The problem. Copy the material below word for word, leaving out the pictures.

Provided entries.

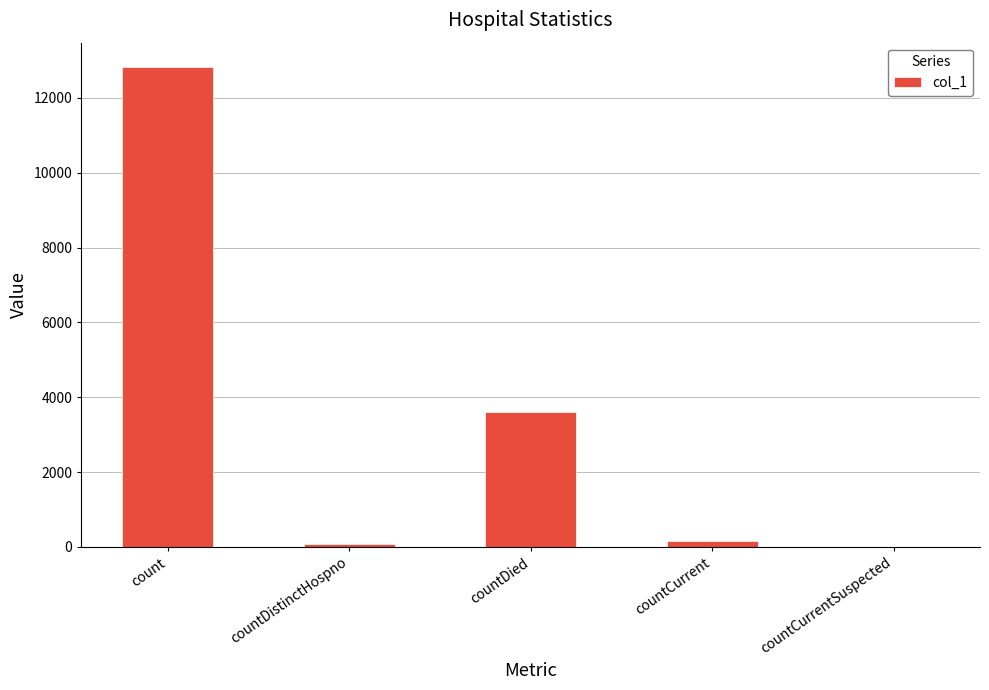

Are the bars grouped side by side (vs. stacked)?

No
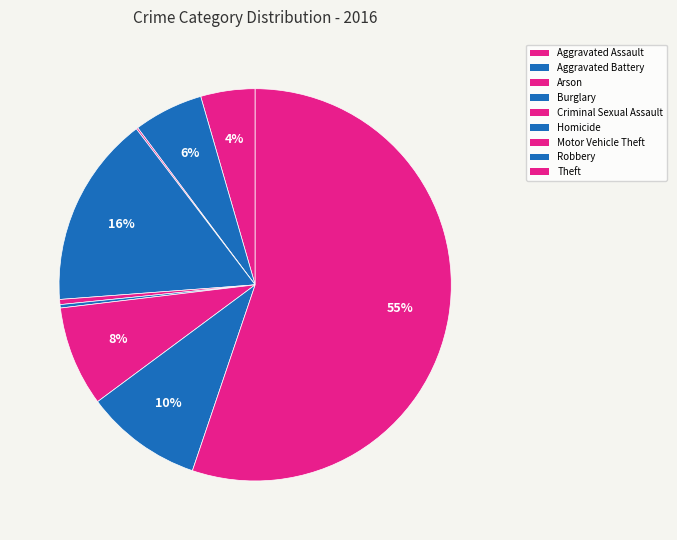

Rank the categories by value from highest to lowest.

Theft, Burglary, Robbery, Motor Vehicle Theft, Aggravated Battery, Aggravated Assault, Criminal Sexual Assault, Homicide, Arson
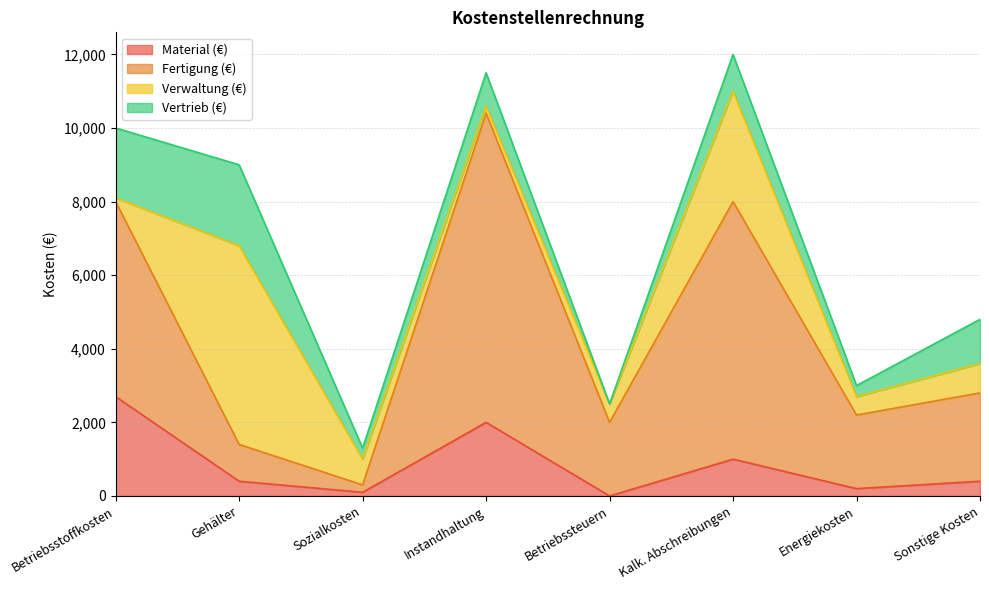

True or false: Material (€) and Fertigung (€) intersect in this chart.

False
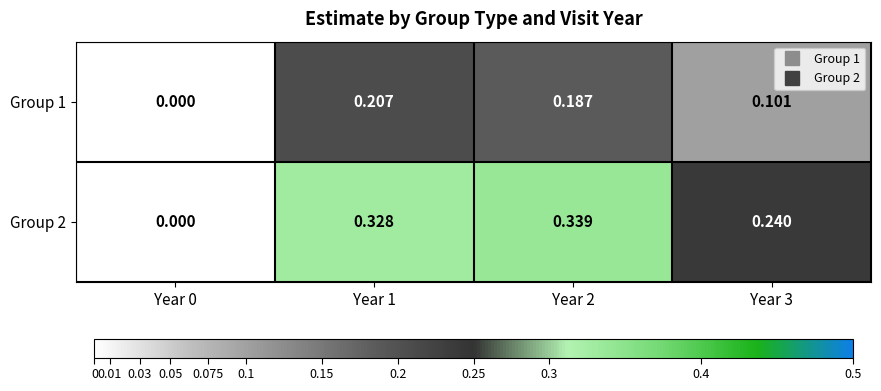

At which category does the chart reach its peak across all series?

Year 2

Answer box.
Are the bars grouped side by side (vs. stacked)?

No

Rank the categories by value from highest to lowest.

Theft, Burglary, Robbery, Motor Vehicle Theft, Aggravated Battery, Aggravated Assault, Criminal Sexual Assault, Homicide, Arson

True or false: Material (€) and Fertigung (€) intersect in this chart.

False

At which category does the chart reach its peak across all series?

Year 2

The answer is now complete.